What is the use of typecast in malloc? If I don't write the typecast in malloc then what will it return? (Why is typecasting required in malloc?)

I assume you mean something like this:

int *iptr = (int*)malloc(/* something */);

And in C, you do not have to (and should not) cast the return pointer from malloc. It's a void * and in C, it is implicitly converted to another pointer type.

int *iptr = malloc(/* something */);

Is the preferred form.

This does not apply to C++, which does not share the same void * implicit cast behavior.

You should never cast the return value of malloc(), in C. Doing so is:

• Unnecessary, since void * is compatible with any other pointer type (except function pointers, but that doesn't apply here).
• Potentially dangerous, since it can hide an error (missing declaration of the function).
• Cluttering, casts are long and often hard to read, so it just makes the code uglier.

So: there are no benefits, at least three drawbacks, and thus it should be avoided.

You're not required to cast the return value of malloc. This is discussed further in the C FAQ: http://c-faq.com/malloc/cast.html and http://c-faq.com/malloc/mallocnocast.html .

Just because malloc returns a void* and since void* has not defined size you can't apply pointer aritmetic on it.
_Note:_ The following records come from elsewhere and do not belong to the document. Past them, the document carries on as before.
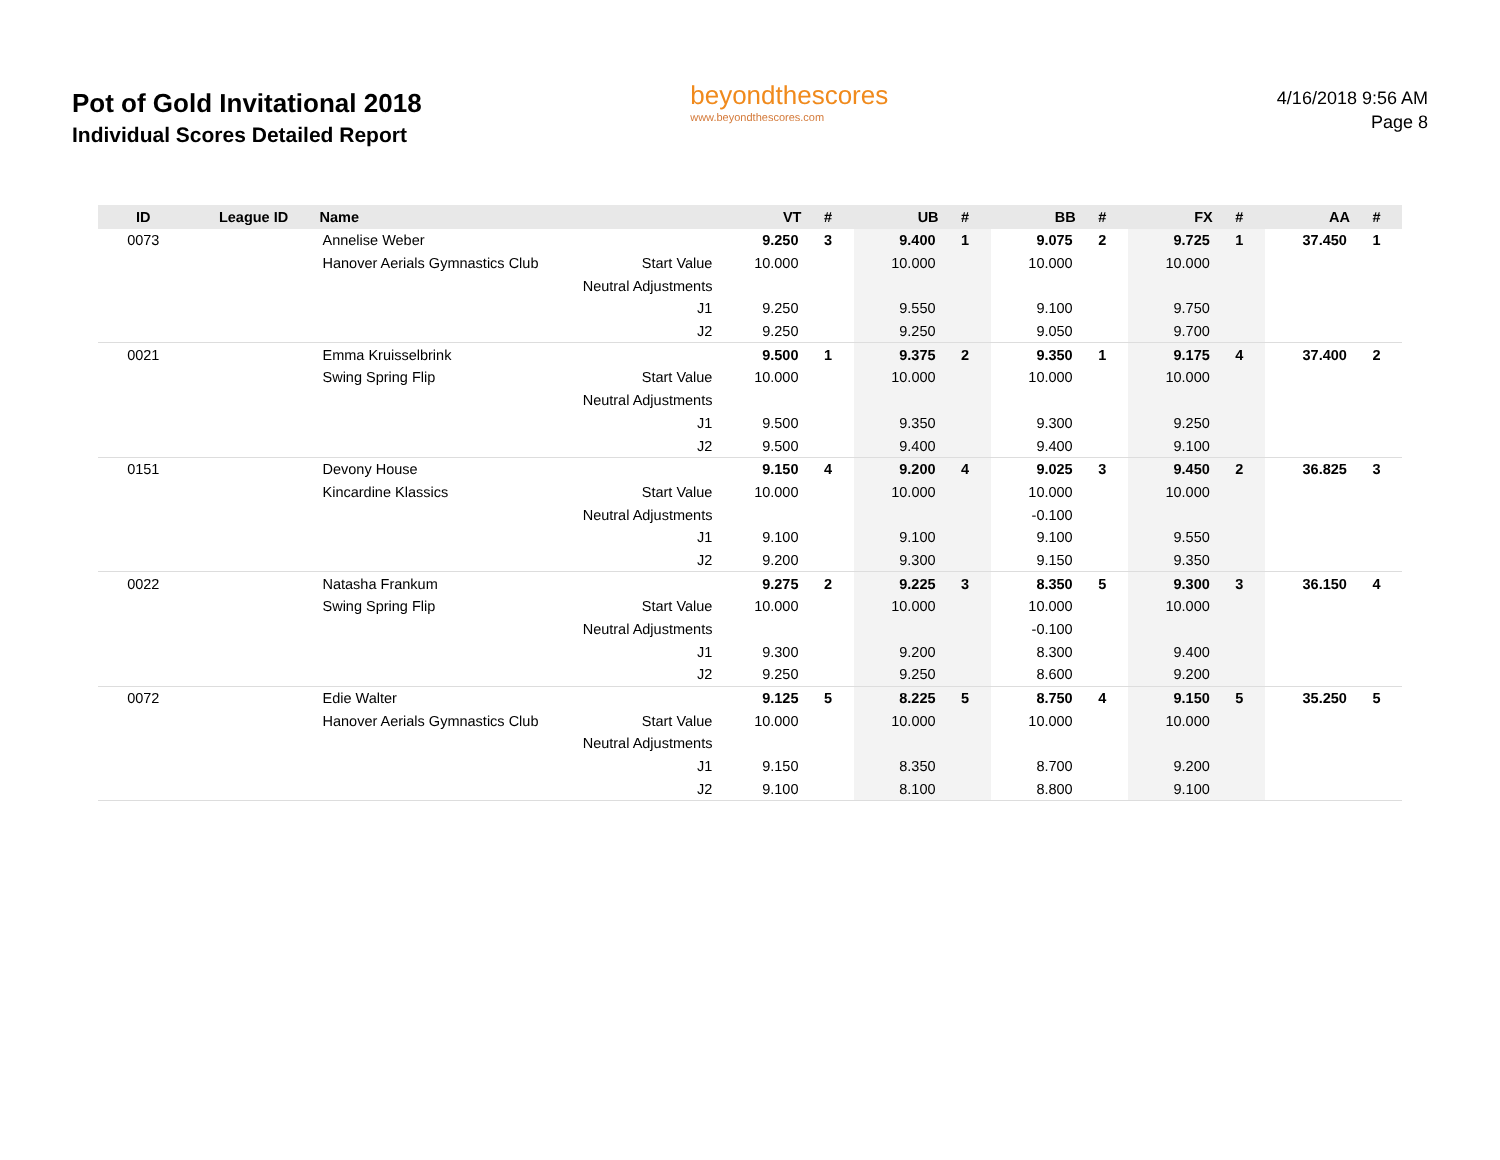Pot of Gold Invitational 2018
Individual Scores Detailed Report
beyondthescores
www.beyondthescores.com
4/16/2018 9:56 AM
Page 8
| ID | League ID | Name | | VT | # | UB | # | BB | # | FX | # | AA | # |
| --- | --- | --- | --- | --- | --- | --- | --- | --- | --- | --- | --- | --- | --- |
| 0073 | | Annelise Weber | | 9.250 | 3 | 9.400 | 1 | 9.075 | 2 | 9.725 | 1 | 37.450 | 1 |
| | | Hanover Aerials Gymnastics Club | Start Value | 10.000 | | 10.000 | | 10.000 | | 10.000 | | | |
| | | | Neutral Adjustments | | | | | | | | | | |
| | | | J1 | 9.250 | | 9.550 | | 9.100 | | 9.750 | | | |
| | | | J2 | 9.250 | | 9.250 | | 9.050 | | 9.700 | | | |
| 0021 | | Emma Kruisselbrink | | 9.500 | 1 | 9.375 | 2 | 9.350 | 1 | 9.175 | 4 | 37.400 | 2 |
| | | Swing Spring Flip | Start Value | 10.000 | | 10.000 | | 10.000 | | 10.000 | | | |
| | | | Neutral Adjustments | | | | | | | | | | |
| | | | J1 | 9.500 | | 9.350 | | 9.300 | | 9.250 | | | |
| | | | J2 | 9.500 | | 9.400 | | 9.400 | | 9.100 | | | |
| 0151 | | Devony House | | 9.150 | 4 | 9.200 | 4 | 9.025 | 3 | 9.450 | 2 | 36.825 | 3 |
| | | Kincardine Klassics | Start Value | 10.000 | | 10.000 | | 10.000 | | 10.000 | | | |
| | | | Neutral Adjustments | | | | | -0.100 | | | | | |
| | | | J1 | 9.100 | | 9.100 | | 9.100 | | 9.550 | | | |
| | | | J2 | 9.200 | | 9.300 | | 9.150 | | 9.350 | | | |
| 0022 | | Natasha Frankum | | 9.275 | 2 | 9.225 | 3 | 8.350 | 5 | 9.300 | 3 | 36.150 | 4 |
| | | Swing Spring Flip | Start Value | 10.000 | | 10.000 | | 10.000 | | 10.000 | | | |
| | | | Neutral Adjustments | | | | | -0.100 | | | | | |
| | | | J1 | 9.300 | | 9.200 | | 8.300 | | 9.400 | | | |
| | | | J2 | 9.250 | | 9.250 | | 8.600 | | 9.200 | | | |
| 0072 | | Edie Walter | | 9.125 | 5 | 8.225 | 5 | 8.750 | 4 | 9.150 | 5 | 35.250 | 5 |
| | | Hanover Aerials Gymnastics Club | Start Value | 10.000 | | 10.000 | | 10.000 | | 10.000 | | | |
| | | | Neutral Adjustments | | | | | | | | | | |
| | | | J1 | 9.150 | | 8.350 | | 8.700 | | 9.200 | | | |
| | | | J2 | 9.100 | | 8.100 | | 8.800 | | 9.100 | | | |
So you generally cast the pointer to the data type your allocated memory block actually points.

The answers are correct, I just have an advice:

• don't play with pointers - which malloc() returns - too much, cast them to a specified type asap;
• if you need to do some math with them, cast them to char*, so ptr++ will mean what you except: add 1 to it (the size of the datatype will be added, which is 1 for char).